Task statement » Beneath this task are records; count how many lines include the string "Corporation" and answer with that number alone.

(Entries taken from a collection)

☆ ☆ ☆ ☆

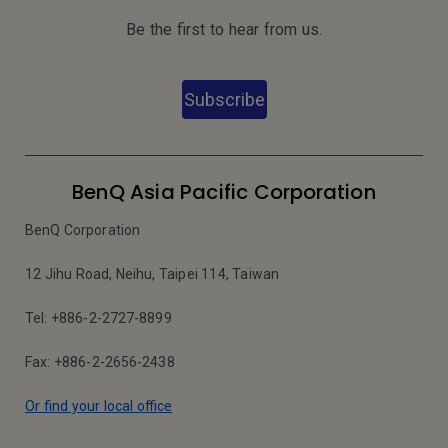
Be the first to hear from us.
Subscribe
BenQ Asia Pacific Corporation
BenQ Corporation
12 Jihu Road, Neihu, Taipei 114, Taiwan
Tel: +886-2-2727-8899
Fax: +886-2-2656-2438
Or find your local office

☆ ☆ ☆ ☆

Written response » 2